Taken together, these data demonstrated that in patients with severe SARS CoV-2 pneumonia needing mechanical ventilation different symptoms may persist up to 12 months; some of these symptoms like hair loss are fully reversible in all patients, whilst others, like memory loss, are not. Further, lung abnormalities persisted at chest CT scan after 12 months in the majority of patients and some of these, as bronchiectasis or pleural thickening and adhesions, seem irreversible; the future evolution and the clinical significance of these findings remain unknown. Nevertheless, a very limited number of subjects had an impairment of pulmonary function at 12 months, suggesting a discrepancy between the persistence of clinical symptoms, the radiological findings and the results of functional tests.
Our study has some limitations. First, we did not use a validated questionnaire to assess clinical symptoms, but we recorded only those reported by the patients during the medical visits. Second, this mono-center study included only patients needing mechanical ventilation at the beginning of the pandemic. Third, our study included only patients hospitalized in 2020, prior of the implementation of COVID-19 vaccination. Consequently, our results could be not applicable in the future, due to the less severity of SARS CoV-2 infection associated with the new variants of the virus in the context of large-scale vaccination.

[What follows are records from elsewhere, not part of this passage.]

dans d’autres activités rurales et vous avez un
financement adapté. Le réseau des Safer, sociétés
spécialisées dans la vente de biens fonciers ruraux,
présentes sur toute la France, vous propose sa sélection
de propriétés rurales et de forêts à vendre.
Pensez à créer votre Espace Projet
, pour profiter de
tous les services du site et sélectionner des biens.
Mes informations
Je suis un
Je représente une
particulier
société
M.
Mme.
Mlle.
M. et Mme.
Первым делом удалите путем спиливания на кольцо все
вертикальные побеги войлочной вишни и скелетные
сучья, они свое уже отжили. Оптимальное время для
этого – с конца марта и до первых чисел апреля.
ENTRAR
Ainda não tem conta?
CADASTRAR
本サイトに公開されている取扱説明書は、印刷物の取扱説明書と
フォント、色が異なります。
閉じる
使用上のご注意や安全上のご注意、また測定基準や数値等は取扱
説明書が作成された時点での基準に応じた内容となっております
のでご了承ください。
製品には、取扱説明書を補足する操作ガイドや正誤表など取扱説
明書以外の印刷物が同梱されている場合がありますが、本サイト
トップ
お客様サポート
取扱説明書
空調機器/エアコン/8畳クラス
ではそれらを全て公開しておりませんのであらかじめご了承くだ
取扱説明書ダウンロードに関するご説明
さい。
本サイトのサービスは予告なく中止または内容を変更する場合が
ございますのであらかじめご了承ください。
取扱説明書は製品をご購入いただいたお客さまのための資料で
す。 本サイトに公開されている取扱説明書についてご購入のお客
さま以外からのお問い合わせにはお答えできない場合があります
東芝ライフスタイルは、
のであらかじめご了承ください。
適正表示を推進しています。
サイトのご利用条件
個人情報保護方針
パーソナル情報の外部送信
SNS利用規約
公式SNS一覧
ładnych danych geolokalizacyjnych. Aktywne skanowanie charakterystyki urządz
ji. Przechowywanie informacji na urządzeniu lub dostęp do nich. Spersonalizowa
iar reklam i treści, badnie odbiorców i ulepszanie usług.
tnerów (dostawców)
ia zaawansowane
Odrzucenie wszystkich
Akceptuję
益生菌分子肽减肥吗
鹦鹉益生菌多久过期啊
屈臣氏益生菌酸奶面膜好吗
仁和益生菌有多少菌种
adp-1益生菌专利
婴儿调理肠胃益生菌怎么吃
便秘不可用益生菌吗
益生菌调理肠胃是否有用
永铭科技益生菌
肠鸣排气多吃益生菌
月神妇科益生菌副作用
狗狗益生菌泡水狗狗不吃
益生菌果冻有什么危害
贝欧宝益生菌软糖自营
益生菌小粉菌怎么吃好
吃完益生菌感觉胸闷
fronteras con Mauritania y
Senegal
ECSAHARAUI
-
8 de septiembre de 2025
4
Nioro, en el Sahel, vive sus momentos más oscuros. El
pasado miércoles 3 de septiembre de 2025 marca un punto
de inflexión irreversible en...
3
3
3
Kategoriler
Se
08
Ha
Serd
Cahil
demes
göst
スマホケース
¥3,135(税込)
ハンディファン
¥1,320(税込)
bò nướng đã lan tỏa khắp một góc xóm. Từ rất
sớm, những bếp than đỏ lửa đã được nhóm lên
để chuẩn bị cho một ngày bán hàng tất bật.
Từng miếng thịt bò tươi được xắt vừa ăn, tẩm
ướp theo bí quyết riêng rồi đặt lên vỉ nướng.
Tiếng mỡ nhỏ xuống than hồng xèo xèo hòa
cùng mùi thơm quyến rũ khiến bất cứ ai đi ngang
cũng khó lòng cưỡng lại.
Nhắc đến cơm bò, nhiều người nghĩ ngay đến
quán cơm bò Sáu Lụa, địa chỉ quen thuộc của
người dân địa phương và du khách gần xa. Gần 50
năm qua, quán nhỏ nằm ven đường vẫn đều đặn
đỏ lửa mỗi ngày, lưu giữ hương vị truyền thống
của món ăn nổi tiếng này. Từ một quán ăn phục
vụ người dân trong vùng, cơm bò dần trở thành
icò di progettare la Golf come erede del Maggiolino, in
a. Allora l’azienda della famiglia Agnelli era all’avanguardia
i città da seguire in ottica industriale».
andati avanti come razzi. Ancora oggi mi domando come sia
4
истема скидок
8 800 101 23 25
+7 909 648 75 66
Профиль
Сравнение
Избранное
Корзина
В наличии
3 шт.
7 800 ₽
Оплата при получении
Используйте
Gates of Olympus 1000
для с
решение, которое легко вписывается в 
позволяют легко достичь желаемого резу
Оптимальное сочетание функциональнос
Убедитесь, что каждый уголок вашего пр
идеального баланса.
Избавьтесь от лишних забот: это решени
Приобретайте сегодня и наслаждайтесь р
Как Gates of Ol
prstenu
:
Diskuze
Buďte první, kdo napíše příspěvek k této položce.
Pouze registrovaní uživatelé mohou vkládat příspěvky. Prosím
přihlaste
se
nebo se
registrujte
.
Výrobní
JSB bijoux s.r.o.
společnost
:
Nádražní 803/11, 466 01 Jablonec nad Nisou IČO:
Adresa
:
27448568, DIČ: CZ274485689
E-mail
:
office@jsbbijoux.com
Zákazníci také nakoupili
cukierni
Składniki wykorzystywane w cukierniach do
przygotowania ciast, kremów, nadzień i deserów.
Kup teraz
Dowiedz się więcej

Despite these clear limitations, some conclusions can be drawn. Our study included patients that were systematically followed by clinical, functional and radiological point of view for a long period of time (12 months); therefore, our findings are highly representative of the subjects who developed SARS CoV-2 pneumonia at the beginning of the pandemic. These data confirm that after the acute phase of SARS CoV-2 pneumonia that is usually associated with the respiratory impairment, several different clinical symptoms can develop and persist for a long period. Nevertheless, an impairment of pulmonary function seems unusual 1 year after SARS CoV-2 pneumonia, despite the persistence of radiological abnormalities. A longer follow-up is needed to better understand if clinical symptoms and radiological abnormalities that are still present at month 12 will become chronic or will slowly recover. Consequently, the management of these abnormalities could be an important health-care challenge in the future.
Declarations
Conflict of interest
On behalf of all authors, the corresponding author states that there is no conflict of interest.